▶ [Problem requirements]:
Considering the entries that follow, report how many lines include the string "Table", giving the number alone.

▶ [Dataset records]:
>>

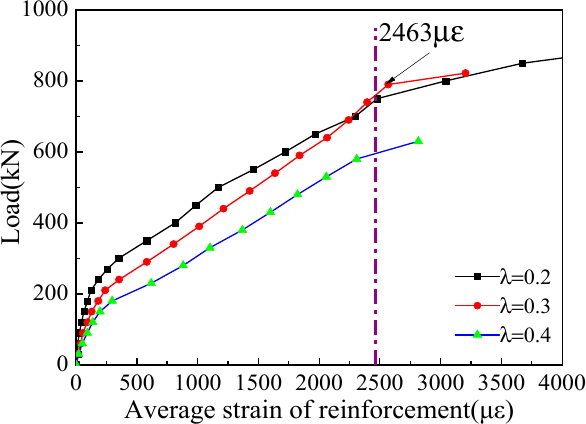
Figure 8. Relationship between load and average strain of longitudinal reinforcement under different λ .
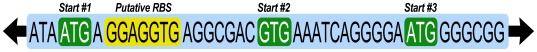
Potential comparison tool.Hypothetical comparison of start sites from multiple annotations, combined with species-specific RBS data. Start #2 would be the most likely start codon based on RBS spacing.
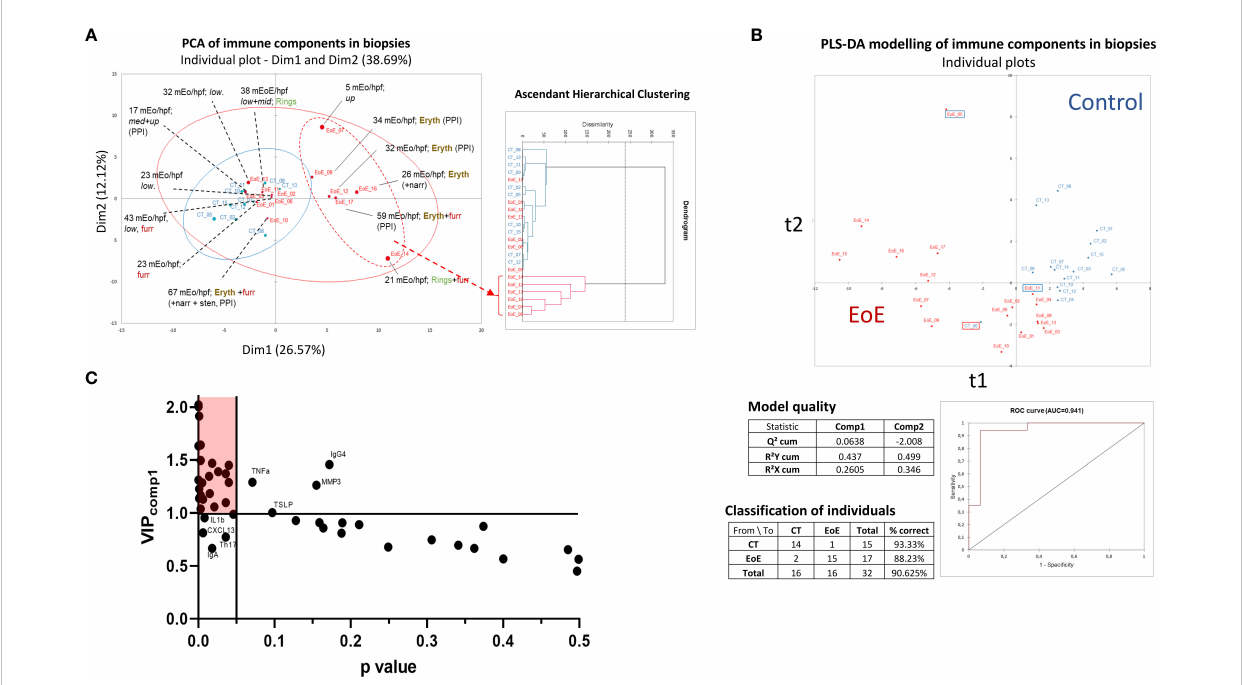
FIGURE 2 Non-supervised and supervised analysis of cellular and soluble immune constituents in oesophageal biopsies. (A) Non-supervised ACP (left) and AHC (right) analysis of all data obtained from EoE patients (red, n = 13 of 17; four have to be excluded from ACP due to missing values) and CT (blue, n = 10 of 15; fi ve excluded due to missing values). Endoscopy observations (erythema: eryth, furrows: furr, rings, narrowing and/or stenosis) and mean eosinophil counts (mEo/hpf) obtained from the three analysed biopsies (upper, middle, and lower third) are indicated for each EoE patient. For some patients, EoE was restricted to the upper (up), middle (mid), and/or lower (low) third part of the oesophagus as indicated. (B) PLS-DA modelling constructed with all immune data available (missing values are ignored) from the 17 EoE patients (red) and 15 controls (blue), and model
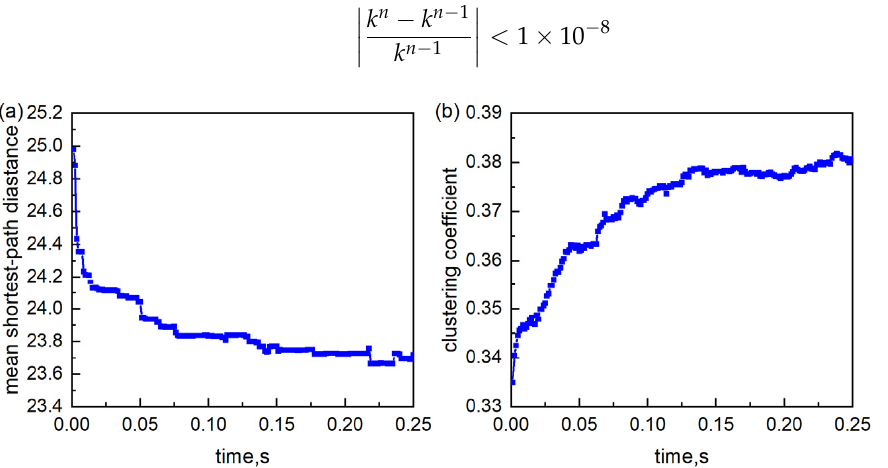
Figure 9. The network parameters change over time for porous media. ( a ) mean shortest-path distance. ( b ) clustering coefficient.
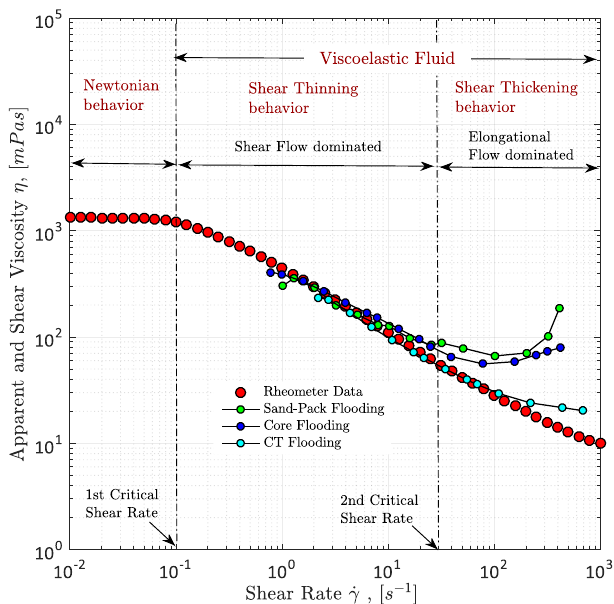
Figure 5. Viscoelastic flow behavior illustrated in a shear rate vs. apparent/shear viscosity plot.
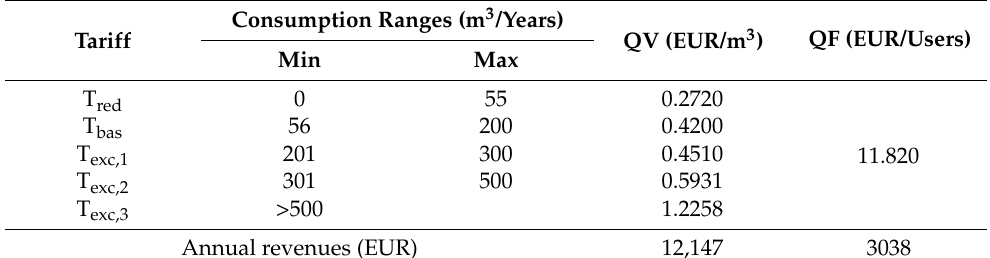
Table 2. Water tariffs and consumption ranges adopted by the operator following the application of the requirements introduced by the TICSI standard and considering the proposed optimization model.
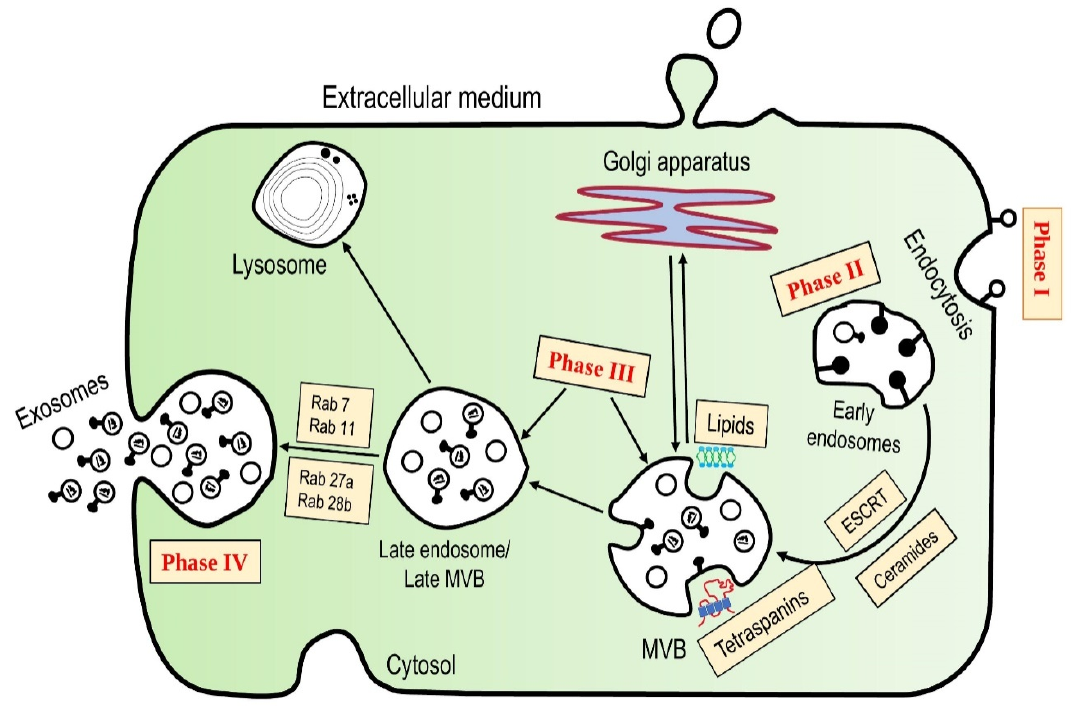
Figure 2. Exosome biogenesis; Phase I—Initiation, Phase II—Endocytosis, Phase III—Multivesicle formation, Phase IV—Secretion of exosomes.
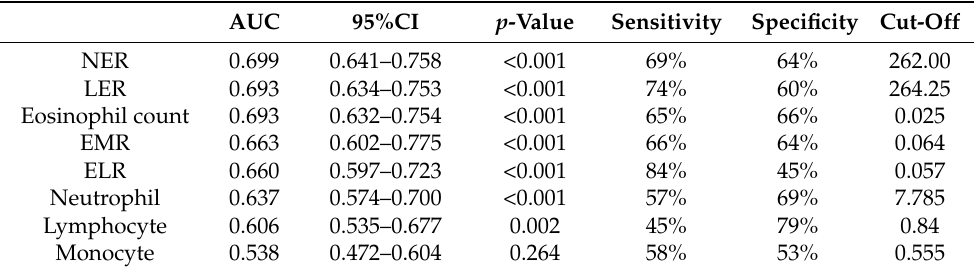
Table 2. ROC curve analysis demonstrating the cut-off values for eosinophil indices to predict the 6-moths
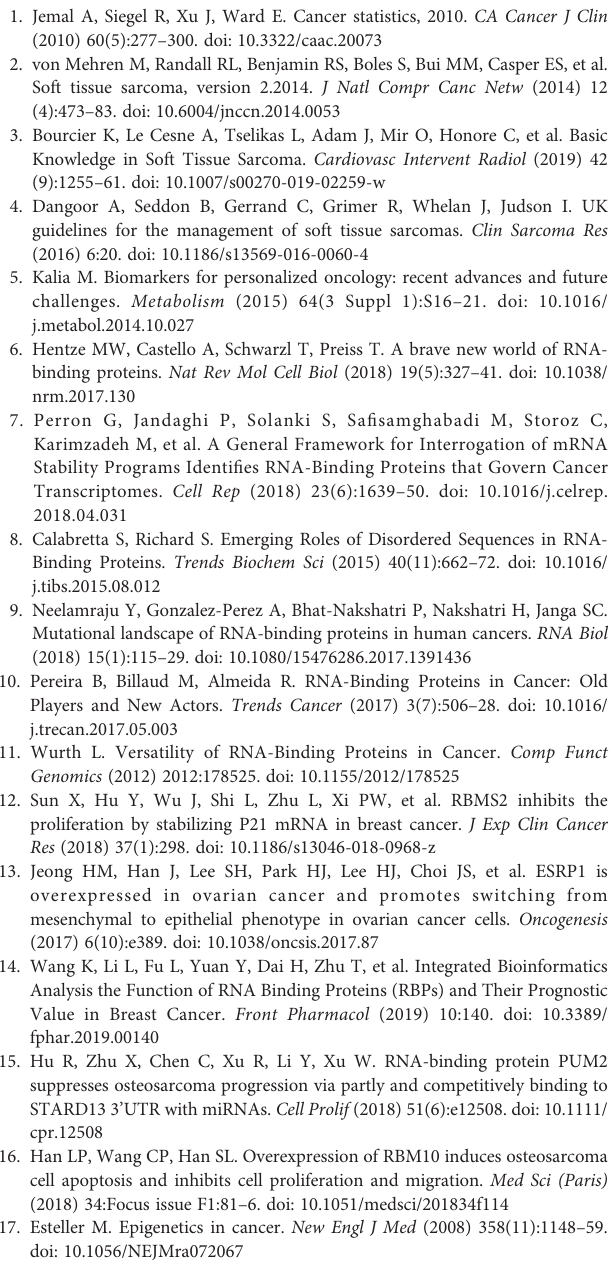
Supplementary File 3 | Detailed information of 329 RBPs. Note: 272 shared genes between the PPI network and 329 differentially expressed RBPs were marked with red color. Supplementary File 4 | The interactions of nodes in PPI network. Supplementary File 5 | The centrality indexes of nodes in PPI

<<
>>

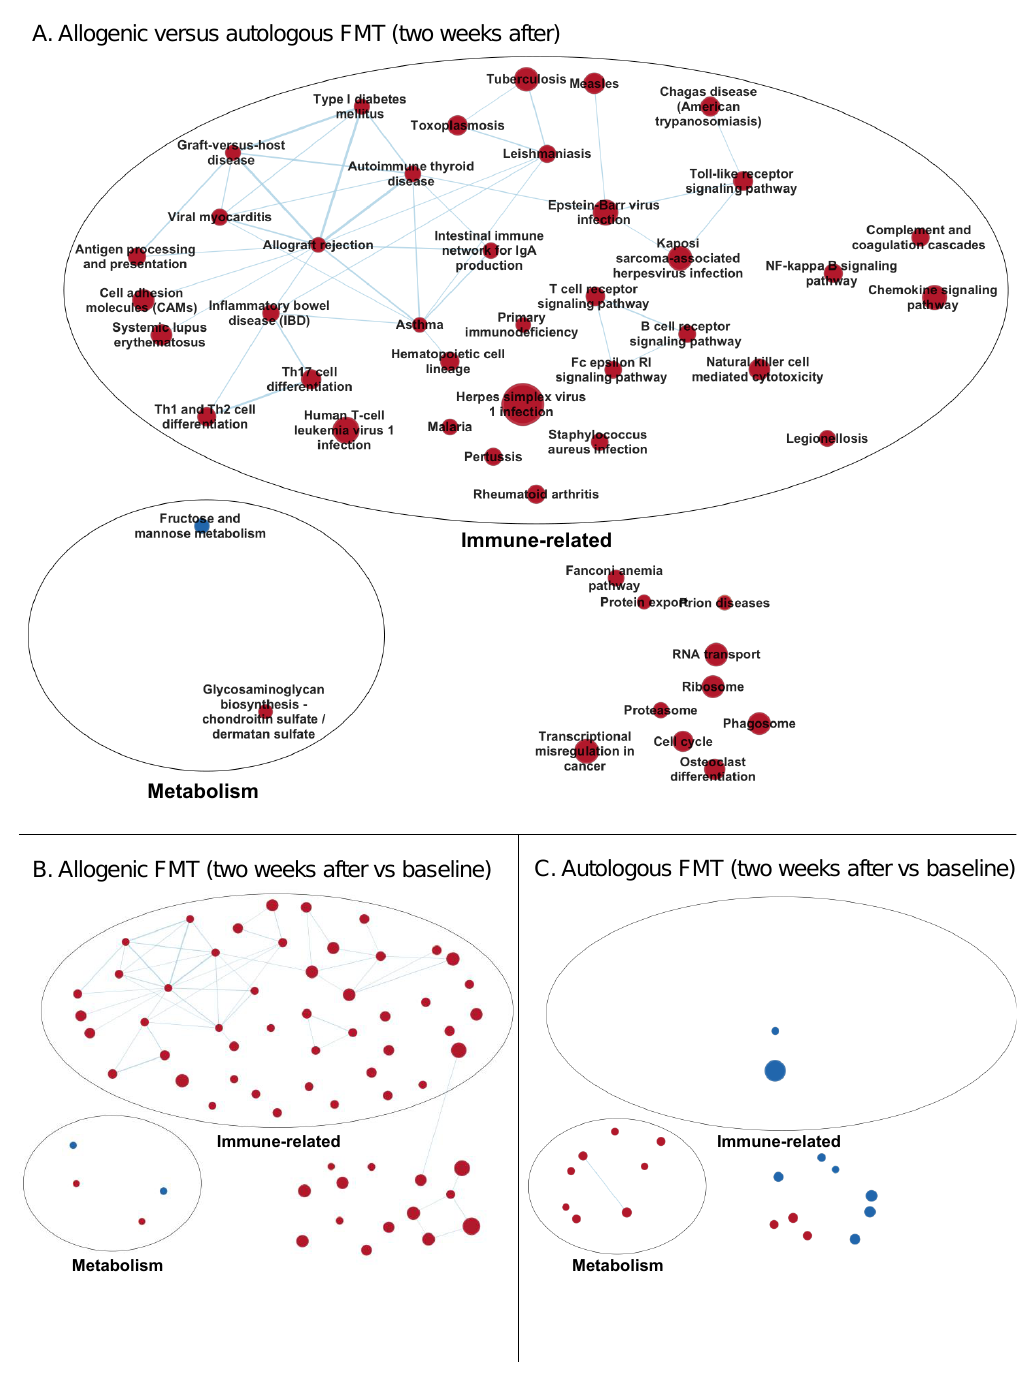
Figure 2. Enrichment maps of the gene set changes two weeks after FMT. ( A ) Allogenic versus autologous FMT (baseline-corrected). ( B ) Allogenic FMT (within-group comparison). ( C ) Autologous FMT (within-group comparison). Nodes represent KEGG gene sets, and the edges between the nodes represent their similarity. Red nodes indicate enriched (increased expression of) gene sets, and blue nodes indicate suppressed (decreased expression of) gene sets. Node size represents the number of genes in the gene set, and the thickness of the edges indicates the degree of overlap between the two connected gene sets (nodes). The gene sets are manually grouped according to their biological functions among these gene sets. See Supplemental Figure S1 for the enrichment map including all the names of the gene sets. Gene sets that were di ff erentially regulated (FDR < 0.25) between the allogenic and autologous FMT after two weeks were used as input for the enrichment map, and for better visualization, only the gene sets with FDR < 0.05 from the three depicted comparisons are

<<

▶ [Reply to the exercise]:
2